The occasion is the 25th anniversary of the day then President George Bush waved a bag of crack cocaine allegedly obtained across the street from his house in America's faces, and vowed to escalate and already long-lasting and already failed war on drugs.

The results, via Vox:

Twenty-five years later, the increased efforts don't seem to have affected illicit drug use across the country.

New data from the National Survey on Drug Use and Health, released September 4, shows illicit drug use is actually up compared to one decade ago. (The federal survey underwent major methodological changes in 2002, so it's difficult to compare trends for all Americans prior to that year.)

The Monitoring the Future survey, which tracks illicit drug use among high school students, found drug use has greatly fluctuated over the past few decades. In 1975, four years after former President Richard Nixon launched the war on drugs, 30.7 percent of high school seniors reported having used illicit drugs in the past month. In 1989, the year of Bush's speech, the rate was 19.7 percent. In 2013, it was back up to 25.5 percent.

But ooo, what if we weren't waging war on drugs? What then, druggy?

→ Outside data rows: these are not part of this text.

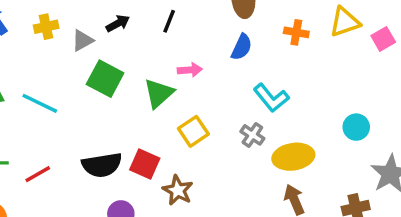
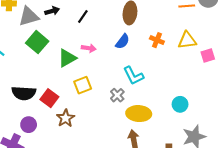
gray triangle: (82, 40) -> (29, 16), size x1.5

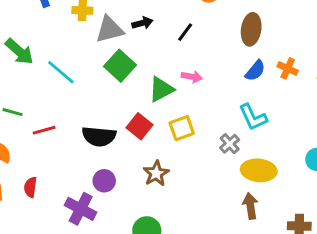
blue semicircle: (123, 41) -> (255, 71), moved
red square: (49, 98) -> (140, 126), moved

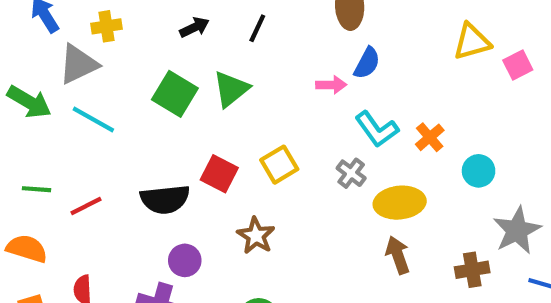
gray triangle: (109, 29) -> (78, 64), moved
orange cross: (288, 68) -> (430, 137), moved, turned 36
pink arrow: (192, 77) -> (331, 85), moved
green triangle: (161, 89) -> (231, 89), moved

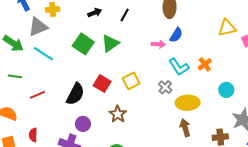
orange cross: (430, 137) -> (205, 64), moved
green line: (36, 189) -> (15, 76), moved
black semicircle: (165, 199) -> (75, 94), turned -60

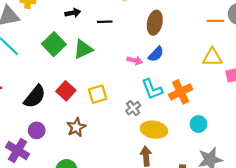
black line: (125, 15) -> (105, 22), turned 48
orange cross: (205, 64) -> (181, 92), size x1.5

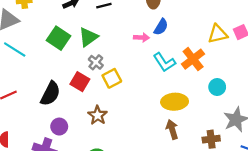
yellow triangle: (212, 57) -> (218, 34), moved
gray cross: (133, 108) -> (96, 62), moved

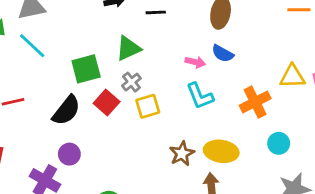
blue semicircle: (161, 27) -> (223, 54), turned 77
green square: (59, 38) -> (86, 69), moved, turned 30
cyan L-shape: (164, 62) -> (200, 96), moved
brown star: (98, 115) -> (182, 154), moved

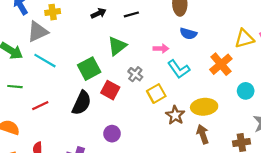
pink arrow: (195, 62) -> (161, 48), moved
gray cross: (131, 82) -> (135, 74), moved
yellow square: (148, 106) -> (156, 94), moved
purple circle: (69, 154) -> (112, 134), moved

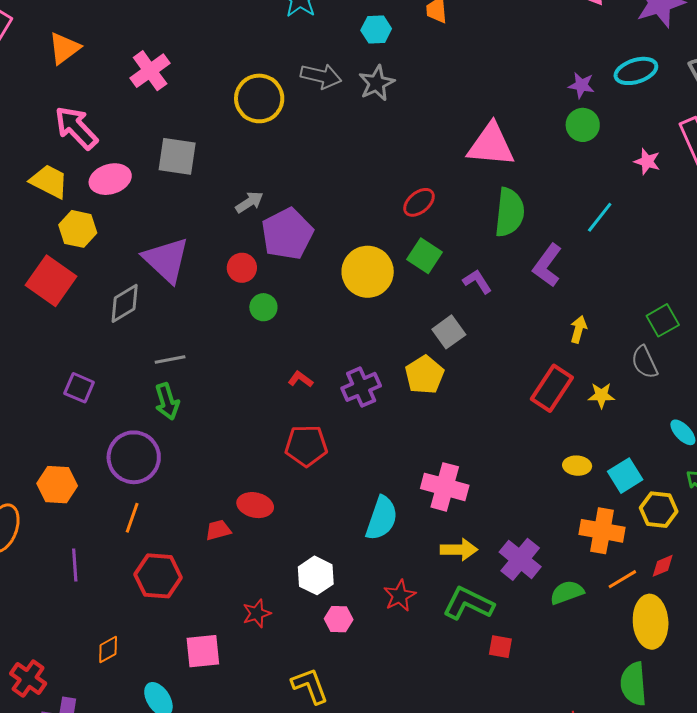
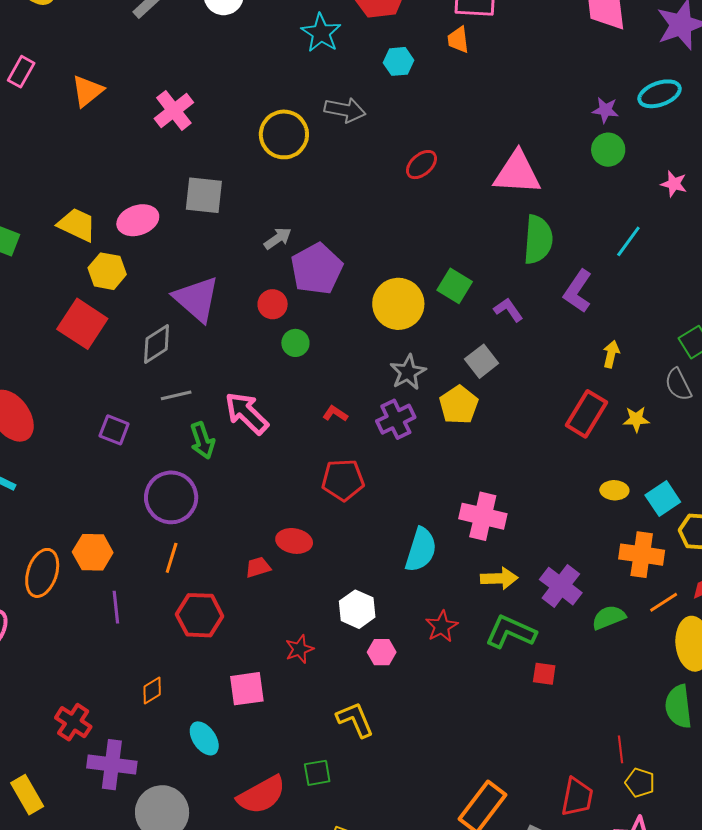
gray star: (377, 83) -> (408, 372), moved
pink arrow: (76, 128) -> (247, 413), moved
red ellipse: (419, 202) -> (421, 165), moved
gray line: (170, 359) -> (176, 395), moved
orange hexagon: (57, 485) -> (93, 552), moved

Isaac Campos, a drug historian at the University of Cincinnati, points to the late 19th century, when hard drugs such as cocaine, which was relatively new at the time, were almost entirely unregulated. "We had the perfect storm for a wave of drug abuse," Campos said. "Even then, within a system far less regulated than anyone advocates for today — a system of radical legalization — we know that rates of abuse were not significantly higher than they have been in the last decade or so."

Add in all the money spent and all the lives disrupted to that lack of efficacy, and you've got a government program for the ages, the nature of statism laid bare.